You might want to consider "mixing" DC power sources before inverting them, if this is allowed. I mean, put PV panels in series or parallel, for instance. That's very simple and cheap compared to mixing AC sine waves. I can even a imagine a DC "grid" of all the RE sources supplying a single grid-tie-in inverter. But maybe that's cheating.

9. ### amcarr20 Thread Starter New Member

Apr 12, 2011
4
0
Maybe a little cheating... but would have been a lot easier I'm sure. We have tried creating a Sin wave and matching it... with poor results. Primarily because we have no working knowledge of doing such a project. Our current idea (as asinine as it sounds) Is to put high wattage resistors and simply divide the voltage to get 5VAC. There will be an LC filter in there as well, but I think it might blow up in our face (quite literally) This was against my idea of trying to find a switch that could regulate the voltage. I have suggested using a transformer to step down the AC but they suggested there was a problem with connecting other ac sources.

The problem is with control, we need a simple way to lower the voltage or current coming from the grid (5VAC) by using a pic. We have a way to monitor (which we haven't implemented yet, but I hope will work) but no way to control an ac voltage. Their idea is to use a potentiometer controlled by a motor. To me, this sounds slow and cumbersome. But I have no better ideas... Thank you all for all your replies, I assure you it's an on going struggle.

10. ### GetDeviceInfo Senior Member

Jun 7, 2009
1,571
230
Let's explore this further;

You have a battery for storage. It only makes sense that your PV devices charge the battery. You then invert your battery back to grid, consuming the accumulated charge, but no more, as the bulk of the battery is for emergency power, and in real life systems the battery charge volume would be comparibly small.

You've not stated the characteristics of your AC grid in terms of cleaniness. A chopped DC will drive your loads without any noticeable problems, and can be phased over an AC source. You wouldn't do it real world, only because the utility would kick you off. You have no indication of such so where's your measure? If you like a classic approach to sine waves, you will be PWMing your inverter.

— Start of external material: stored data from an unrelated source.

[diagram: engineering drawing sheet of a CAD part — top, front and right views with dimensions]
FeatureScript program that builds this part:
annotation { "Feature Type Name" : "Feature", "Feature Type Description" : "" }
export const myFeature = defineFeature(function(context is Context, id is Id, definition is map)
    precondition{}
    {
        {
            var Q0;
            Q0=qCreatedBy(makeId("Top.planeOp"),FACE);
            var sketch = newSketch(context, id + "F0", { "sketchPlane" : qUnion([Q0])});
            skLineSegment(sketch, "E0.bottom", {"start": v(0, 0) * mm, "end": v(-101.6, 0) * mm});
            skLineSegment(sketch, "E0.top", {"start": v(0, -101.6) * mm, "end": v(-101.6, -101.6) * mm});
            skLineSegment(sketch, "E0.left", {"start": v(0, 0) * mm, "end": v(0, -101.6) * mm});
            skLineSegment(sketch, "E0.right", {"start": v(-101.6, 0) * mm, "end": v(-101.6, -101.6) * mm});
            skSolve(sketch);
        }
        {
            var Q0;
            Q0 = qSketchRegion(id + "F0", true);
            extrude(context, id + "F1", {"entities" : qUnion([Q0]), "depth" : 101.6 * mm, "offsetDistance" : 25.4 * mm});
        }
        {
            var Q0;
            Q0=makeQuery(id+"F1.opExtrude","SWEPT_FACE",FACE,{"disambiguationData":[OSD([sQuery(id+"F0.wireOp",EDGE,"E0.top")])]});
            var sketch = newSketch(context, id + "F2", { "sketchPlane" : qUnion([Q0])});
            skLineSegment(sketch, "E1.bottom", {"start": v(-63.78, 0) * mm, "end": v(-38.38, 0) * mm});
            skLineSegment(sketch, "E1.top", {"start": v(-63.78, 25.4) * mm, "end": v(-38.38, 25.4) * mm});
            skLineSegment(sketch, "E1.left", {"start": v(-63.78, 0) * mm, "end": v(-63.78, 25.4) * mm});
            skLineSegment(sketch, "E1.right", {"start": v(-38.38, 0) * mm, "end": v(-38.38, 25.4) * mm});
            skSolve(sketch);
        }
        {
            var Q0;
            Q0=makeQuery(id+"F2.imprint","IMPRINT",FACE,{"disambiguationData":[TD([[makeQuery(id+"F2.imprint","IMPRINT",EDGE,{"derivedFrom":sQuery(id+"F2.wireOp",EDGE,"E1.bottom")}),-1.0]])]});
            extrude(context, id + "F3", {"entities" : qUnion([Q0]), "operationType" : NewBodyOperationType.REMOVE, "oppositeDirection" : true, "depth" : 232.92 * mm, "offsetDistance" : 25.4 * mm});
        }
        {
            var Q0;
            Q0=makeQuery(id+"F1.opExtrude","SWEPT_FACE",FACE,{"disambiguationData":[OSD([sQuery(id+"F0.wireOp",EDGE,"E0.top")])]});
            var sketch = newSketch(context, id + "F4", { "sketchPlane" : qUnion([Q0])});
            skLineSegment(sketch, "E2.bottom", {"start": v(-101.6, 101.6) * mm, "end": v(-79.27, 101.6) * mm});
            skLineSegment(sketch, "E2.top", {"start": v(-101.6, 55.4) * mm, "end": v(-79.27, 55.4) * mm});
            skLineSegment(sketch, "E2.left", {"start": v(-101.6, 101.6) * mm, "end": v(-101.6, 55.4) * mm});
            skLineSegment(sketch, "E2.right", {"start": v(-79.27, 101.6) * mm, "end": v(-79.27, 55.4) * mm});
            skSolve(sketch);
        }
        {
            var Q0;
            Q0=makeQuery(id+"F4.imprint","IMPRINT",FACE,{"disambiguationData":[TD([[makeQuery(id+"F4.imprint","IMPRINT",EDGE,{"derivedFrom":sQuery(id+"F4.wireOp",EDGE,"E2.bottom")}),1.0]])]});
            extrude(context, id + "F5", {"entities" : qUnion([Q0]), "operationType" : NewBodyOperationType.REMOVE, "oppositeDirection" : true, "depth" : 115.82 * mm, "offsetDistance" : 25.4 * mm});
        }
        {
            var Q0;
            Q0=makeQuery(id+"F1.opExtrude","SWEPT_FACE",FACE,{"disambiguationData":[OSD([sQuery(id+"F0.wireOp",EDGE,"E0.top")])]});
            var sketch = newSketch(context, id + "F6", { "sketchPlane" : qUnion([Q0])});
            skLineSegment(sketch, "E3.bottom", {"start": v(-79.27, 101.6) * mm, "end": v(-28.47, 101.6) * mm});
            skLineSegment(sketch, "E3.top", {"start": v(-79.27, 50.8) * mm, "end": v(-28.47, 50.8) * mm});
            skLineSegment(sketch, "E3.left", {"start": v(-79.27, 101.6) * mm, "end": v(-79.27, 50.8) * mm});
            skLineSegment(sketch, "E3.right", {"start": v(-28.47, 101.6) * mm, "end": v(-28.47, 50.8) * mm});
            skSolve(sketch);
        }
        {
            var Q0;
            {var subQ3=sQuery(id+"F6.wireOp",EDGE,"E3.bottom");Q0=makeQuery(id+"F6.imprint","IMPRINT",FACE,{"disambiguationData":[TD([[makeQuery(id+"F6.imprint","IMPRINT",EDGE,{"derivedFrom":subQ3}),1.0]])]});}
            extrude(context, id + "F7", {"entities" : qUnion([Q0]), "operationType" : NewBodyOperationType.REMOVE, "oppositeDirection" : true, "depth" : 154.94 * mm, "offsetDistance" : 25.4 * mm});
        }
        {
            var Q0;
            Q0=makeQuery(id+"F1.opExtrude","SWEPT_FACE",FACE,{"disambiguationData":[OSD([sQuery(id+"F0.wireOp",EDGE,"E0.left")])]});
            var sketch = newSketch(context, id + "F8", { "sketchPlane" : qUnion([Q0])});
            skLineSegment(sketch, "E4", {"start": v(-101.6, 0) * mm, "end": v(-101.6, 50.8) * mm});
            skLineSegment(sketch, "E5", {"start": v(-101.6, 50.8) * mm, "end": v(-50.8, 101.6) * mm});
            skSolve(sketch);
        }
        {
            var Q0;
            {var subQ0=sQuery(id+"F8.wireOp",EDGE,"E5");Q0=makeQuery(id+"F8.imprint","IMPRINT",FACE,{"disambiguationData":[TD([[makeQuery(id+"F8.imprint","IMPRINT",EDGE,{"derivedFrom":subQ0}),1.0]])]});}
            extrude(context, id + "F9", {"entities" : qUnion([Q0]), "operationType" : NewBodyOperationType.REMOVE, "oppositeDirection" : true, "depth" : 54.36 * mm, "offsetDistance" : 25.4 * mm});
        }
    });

Which comes back to the grid voltage. If your intent was to generate the grid power, then fixed frequency inverter is what you probably should employ. If your thought was a quick step down from the mains as a source, then you should probably employ the real world tools of renegotiating your source spec's, so you can move on with the body of the project.

11. ### wayneh Expert

Sep 9, 2010
12,368
3,224
That has some merit and historical precedence, if you replace potentiometer with Variac. A Variac is a transformer with a variable ratio, allowing you to efficiently get continuous voltage control. The negative is simply the response time, which is in seconds. That could be OK for RE sources as long as they are operating continuously, but I would think connect/disconnect surges would shoot on through. Maybe if you can solve that, you could indeed use a Variac.